In February 2009, Gaidar became an advisor to the new governor of Kirov Oblast, Nikita Belykh, and on 23 July she was confirmed as a deputy governor in Kirov Oblast. In June 2011, Gaidar announced that she would resign as adviser due to her admission to Harvard University. In December 2012, she became an adviser to Moscow Deputy Major for Social Affairs Leonid Pechatnikov. In November 2013, she resigned from the Government of Moscow. On 16 July 2015, Gaidar founded the Social Assistance and Population Support Foundation, "Social Request", a non-profit organization. In 2015, she threatened to renounce her Russian citizenship, planning to become an Israeli citizen under the Law of Return and to move to Israel. However, she subsequently said that she wished to retain her Russian citizenship, and to keep three citizenships – Russian, Ukrainian and Israeli.

===In Ukraine===
On 17 July 2015, Gaidar accepted an offer from Mikheil Saakashvili and became a vice-governor of Odesa Oblast in Ukraine. Her practical work has been as a fixer combating fraud and ensuring that vital social functions run smoothly. She received Ukrainian citizenship on 4 August 2015. This she described in September 2015 as "It didn't feel good at all....But for me to be here, now, and to be here completely, it's important." A few days after her appointment Gaidar stated she wants to retain her Russian citizenship, adding "In the future I hope that Russia will be a democratic country and it will be possible to go back and work there." Ukrainian law prohibits dual citizenship and only Ukrainian citizens can serve as appointed public officials.
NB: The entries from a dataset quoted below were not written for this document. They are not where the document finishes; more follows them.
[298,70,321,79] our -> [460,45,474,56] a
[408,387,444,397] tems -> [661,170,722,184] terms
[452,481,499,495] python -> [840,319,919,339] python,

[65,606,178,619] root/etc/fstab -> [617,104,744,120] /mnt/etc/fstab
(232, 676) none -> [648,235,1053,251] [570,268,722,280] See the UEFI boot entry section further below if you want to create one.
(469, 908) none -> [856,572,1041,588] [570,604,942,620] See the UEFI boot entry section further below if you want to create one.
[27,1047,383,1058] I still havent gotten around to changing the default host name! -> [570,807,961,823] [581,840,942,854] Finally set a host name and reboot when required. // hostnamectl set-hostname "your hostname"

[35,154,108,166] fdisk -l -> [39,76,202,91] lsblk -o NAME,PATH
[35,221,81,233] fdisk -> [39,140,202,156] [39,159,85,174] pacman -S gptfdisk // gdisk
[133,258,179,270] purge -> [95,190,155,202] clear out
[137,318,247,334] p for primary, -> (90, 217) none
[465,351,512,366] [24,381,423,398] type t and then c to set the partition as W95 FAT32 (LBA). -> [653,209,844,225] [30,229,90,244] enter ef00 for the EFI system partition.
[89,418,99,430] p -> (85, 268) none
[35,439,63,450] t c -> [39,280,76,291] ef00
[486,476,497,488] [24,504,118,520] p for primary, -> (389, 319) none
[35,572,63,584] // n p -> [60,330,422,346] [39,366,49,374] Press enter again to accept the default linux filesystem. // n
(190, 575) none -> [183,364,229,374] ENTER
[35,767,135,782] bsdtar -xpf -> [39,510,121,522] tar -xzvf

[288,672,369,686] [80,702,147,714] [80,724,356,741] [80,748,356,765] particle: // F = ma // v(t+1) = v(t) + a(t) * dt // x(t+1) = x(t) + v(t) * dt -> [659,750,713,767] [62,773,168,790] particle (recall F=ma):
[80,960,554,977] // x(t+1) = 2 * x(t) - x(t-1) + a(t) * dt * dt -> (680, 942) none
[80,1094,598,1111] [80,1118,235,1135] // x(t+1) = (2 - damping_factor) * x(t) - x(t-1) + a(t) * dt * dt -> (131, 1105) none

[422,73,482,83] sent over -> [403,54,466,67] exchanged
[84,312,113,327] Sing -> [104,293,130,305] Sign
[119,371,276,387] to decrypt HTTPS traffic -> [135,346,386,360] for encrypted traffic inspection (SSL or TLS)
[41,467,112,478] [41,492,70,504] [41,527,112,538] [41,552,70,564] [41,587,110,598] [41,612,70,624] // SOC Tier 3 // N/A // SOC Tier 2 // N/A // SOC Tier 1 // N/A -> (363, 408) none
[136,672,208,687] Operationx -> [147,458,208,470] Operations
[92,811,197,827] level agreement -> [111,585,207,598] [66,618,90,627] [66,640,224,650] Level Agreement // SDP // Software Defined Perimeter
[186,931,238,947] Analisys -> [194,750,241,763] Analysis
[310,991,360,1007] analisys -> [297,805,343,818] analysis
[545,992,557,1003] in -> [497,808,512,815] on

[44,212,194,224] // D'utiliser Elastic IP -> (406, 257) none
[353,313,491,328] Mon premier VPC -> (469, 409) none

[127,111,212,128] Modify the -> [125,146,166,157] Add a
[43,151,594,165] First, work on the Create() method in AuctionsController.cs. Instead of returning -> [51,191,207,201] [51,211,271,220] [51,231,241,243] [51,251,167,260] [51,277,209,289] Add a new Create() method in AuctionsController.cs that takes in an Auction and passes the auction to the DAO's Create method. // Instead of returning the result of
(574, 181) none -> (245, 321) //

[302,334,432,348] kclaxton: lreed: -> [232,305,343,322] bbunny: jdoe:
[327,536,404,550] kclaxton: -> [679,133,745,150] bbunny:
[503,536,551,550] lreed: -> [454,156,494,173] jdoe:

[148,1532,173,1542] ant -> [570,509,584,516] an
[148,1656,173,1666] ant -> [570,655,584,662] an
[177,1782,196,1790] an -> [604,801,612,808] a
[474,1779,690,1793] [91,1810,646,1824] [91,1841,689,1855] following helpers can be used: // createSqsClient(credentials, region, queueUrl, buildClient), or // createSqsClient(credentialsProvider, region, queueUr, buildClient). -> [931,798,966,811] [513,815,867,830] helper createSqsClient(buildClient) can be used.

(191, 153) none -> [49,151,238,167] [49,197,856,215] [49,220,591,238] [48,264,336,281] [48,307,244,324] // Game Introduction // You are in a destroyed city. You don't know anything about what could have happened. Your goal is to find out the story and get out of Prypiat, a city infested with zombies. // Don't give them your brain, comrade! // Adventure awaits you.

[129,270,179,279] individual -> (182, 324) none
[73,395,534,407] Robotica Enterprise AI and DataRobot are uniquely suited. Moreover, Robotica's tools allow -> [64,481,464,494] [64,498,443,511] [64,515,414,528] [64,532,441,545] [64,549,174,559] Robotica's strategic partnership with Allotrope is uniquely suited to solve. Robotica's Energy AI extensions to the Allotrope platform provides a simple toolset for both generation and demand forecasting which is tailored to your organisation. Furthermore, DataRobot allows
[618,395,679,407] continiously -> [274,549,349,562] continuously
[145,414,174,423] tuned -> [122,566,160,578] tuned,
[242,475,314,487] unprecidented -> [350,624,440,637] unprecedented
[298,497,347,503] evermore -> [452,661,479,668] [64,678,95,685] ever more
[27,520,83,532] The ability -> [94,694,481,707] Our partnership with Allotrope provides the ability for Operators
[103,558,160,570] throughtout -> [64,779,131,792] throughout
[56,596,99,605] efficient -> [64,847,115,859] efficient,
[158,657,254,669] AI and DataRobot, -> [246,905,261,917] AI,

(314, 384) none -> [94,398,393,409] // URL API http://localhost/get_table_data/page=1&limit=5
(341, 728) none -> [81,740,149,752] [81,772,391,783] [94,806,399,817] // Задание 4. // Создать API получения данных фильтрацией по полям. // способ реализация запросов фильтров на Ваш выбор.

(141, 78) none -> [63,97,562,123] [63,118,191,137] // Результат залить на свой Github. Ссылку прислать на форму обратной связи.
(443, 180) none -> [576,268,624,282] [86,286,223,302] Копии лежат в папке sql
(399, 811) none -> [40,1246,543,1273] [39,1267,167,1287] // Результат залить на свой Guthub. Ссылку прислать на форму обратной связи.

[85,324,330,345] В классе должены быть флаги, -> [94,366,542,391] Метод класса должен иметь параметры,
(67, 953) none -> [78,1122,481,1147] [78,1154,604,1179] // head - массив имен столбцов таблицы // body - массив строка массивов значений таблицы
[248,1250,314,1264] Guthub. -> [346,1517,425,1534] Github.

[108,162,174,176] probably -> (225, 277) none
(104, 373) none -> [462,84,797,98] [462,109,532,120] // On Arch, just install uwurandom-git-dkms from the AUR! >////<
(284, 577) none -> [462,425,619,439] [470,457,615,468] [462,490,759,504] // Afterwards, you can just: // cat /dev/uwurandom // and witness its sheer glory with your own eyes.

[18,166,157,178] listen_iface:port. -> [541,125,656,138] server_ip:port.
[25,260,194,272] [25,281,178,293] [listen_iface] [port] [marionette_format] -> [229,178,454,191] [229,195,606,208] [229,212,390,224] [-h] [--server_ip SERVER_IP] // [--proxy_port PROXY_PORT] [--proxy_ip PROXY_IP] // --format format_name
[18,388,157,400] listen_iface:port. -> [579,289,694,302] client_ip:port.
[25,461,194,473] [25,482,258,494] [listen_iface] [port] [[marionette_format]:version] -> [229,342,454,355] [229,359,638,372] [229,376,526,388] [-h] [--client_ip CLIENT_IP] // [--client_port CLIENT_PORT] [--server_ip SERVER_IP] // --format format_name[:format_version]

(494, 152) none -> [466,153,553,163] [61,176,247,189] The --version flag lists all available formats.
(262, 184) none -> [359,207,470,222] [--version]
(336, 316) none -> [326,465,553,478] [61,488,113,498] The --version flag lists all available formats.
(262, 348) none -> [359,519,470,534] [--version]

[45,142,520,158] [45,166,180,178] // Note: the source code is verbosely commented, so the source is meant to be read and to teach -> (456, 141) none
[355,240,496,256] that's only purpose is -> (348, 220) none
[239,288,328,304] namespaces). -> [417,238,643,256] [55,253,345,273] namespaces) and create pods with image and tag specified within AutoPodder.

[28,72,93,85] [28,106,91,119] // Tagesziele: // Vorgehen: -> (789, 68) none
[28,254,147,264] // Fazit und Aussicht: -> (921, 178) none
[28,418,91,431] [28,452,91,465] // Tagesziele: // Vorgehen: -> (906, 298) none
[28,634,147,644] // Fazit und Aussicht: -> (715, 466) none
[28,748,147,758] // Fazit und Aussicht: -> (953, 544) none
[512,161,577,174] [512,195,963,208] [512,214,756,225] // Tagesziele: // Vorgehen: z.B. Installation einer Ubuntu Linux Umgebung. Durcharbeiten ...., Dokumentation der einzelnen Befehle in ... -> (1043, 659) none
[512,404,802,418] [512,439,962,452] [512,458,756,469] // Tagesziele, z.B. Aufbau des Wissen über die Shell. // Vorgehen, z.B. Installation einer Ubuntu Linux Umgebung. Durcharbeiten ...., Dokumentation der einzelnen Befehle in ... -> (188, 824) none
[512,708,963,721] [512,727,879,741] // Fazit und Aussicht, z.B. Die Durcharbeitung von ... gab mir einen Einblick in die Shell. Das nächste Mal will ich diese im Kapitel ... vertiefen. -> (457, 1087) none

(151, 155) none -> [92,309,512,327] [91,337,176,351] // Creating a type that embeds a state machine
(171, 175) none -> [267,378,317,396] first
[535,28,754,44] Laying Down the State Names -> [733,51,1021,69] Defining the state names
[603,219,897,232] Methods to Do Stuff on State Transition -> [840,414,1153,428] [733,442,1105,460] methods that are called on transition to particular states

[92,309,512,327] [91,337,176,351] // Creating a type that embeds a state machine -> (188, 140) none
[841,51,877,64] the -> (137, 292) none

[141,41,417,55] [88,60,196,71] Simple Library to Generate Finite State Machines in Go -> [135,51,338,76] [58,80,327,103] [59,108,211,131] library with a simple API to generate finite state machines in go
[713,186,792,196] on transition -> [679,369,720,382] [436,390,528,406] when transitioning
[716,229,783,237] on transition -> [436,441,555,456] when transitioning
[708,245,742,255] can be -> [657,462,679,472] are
Gaidar has indicated she would be willing to serve on Saakashvili's team as an adviser or volunteer (functions open to foreigners).

On 20 July, she believed that annexation of Crimea is illegal, and should be returned to Ukraine, but doesn't know how can it be done.

Various Russian public figures criticized Gaidar's decision: Russian politician, Vitaly Milonov, requested an investigation of Maria Gaidar for high treason, the leader of the Liberal Democratic Party of Russia, Vladimir Zhirinovsky, proposed forbidding Gaidar from returning to Russia, while Russia's Commissioner for Human Rights, Ella Pamfilova, announced that the Russian government would freeze grants to Gaidar's charity Sotsialny Zapros. Sotsialny Zapros itself stated that Gaidar had already stepped down as the organization's head the previous week and that the NGO had voluntarily and formally already refused all government grants.

In the October 2015 Odesa regional election Gaidar was elected into the Odesa Oblast parliament for Petro Poroshenko Bloc. Gaidar resigned as deputy governor after a new law barring a regional lawmaker being simultaneously a civil servant took effect on 1 May 2016. Gaidar resigned her seat in Odesa Oblast's legislature on 10 June 2018, the assembly unannounced on June 12 that it had relieved Gaidar of her duties as a lawmaker at her request.

On 5 April 2017 Gaidar was appointed an adviser of Ukrainian President Petro Poroshenko.

==Personal life==
Gaidar is fluent in English, German, Spanish and her native Russian. In 2011, she was admitted to Harvard University for a Mid-Career Masters in Public Administration, where she studied for 8 months. In 2014 she graduated from Kutafin Moscow State Law University.

Gaidar has one daughter. In 2014 she and her daughter moved to Israel because she was afraid that she would lose custody of the child if a criminal investigation into Gaidar were to be launched in Russia.

After having lived and worked in Ukraine for seven years Gaidar and her daughter relocated to Israel in March 2022 following the 24 February 2022 Russian invasion of Ukraine (via Poland, as part of the stream of refugees following the invasion).